Somewhere, an artists book inspired by midcentury books about light that often used black and white photographs to illustrate concepts about color, is part of a larger exploration of the facts and fictions of color. The book is a poetic and metaphoric meditation on failed communication about color.
A rainbow is a phenomenon, both brilliant and banal, caused by the reflection, refraction and dispersion of light through water resulting in a multicolored circular arc. Somewhere is a collection of black and white images of rainbows.
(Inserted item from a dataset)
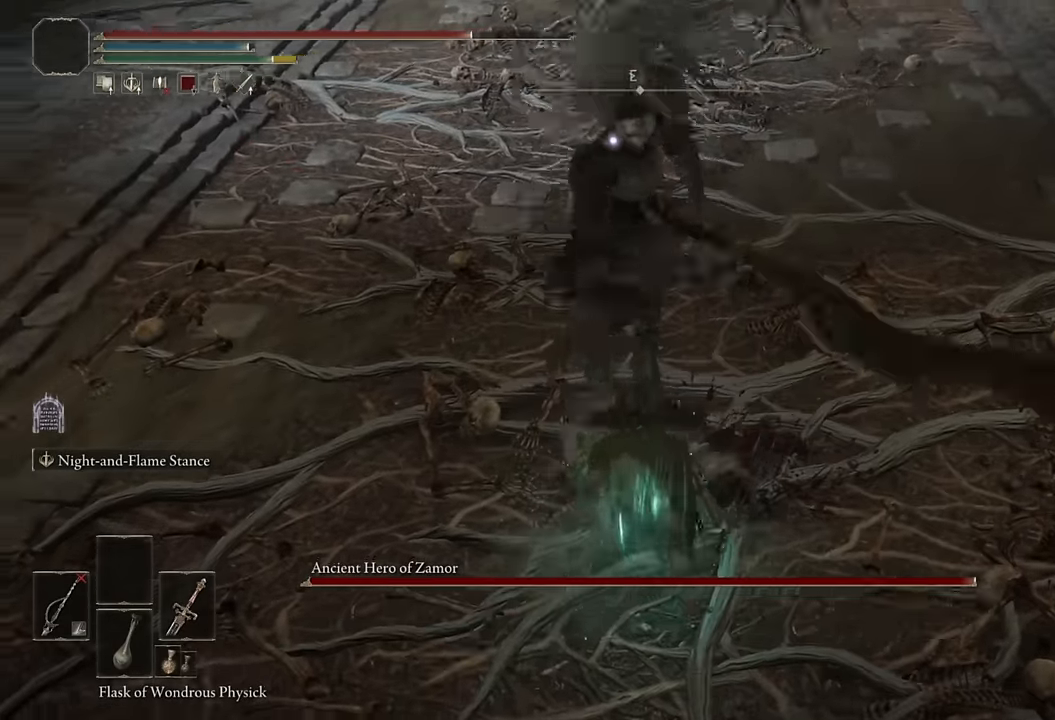
{"buttons": ["L2", "R1"], "left_stick": "up", "right_stick": "center", "events": [[50, "R1", "down"]]}
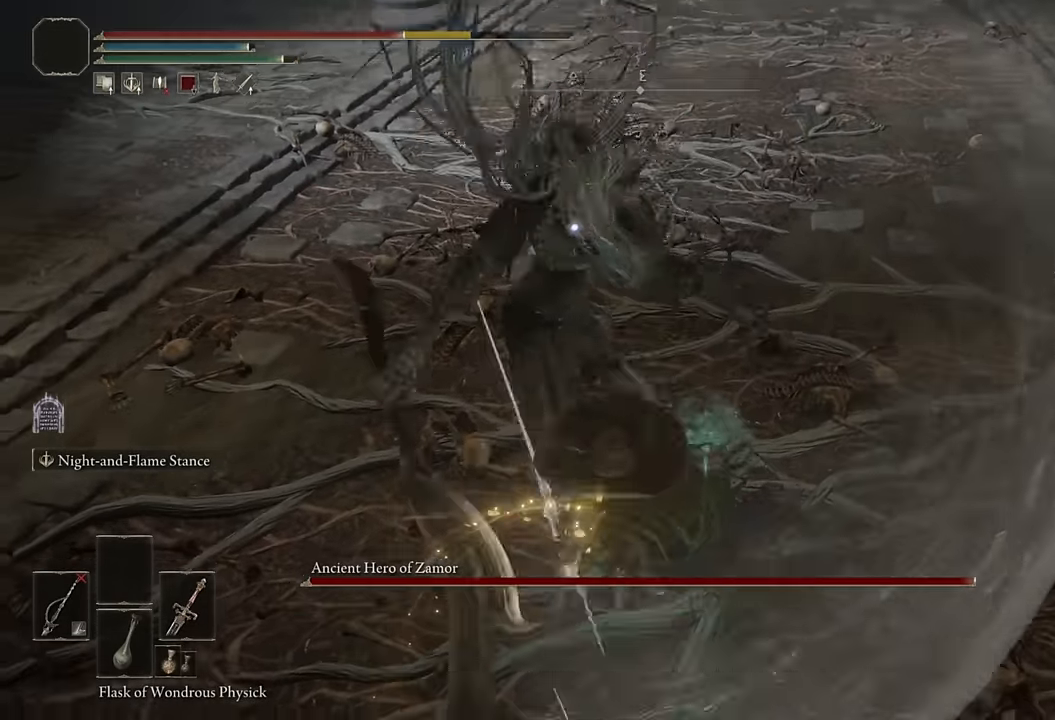
{"buttons": ["CIRCLE"], "left_stick": "down", "right_stick": "center", "events": [[150, "left_stick", "up-right"], [217, "R1", "up"], [234, "L2", "up"], [400, "left_stick", "down-right"], [500, "CIRCLE", "down"], [500, "left_stick", "down"]]}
Incomplete arcs, the color drained, the voices stunted, our search for the rainbow bridge continues.
A 400-page, 8x10” smyth sewn hardcover book with foil embossed covers, Somewhere is printed in an edition of four and signed and numbered on the colophon page. Spreads feature a looping series of black and white images of rainbows rendered in CMYK (scanned from risographs). A prototype version of the book was used in the video, Somewhere, which was featured in Impracticum: Mining Books on Color, Urban and Mutchler’s 2021 Center for Book Arts (NYC, NY) exhibition, and its accompanying web project, http://colorimpracticum.space.
The project was printed and bound by Conveyor Studio in Elmwood Park, NJ.
Copies of Somewhere are available for viewing at The Birren Collection at Yale University, the Smithsonian's Cooper Hewitt Design Library, and the University of California San Diego Art Library.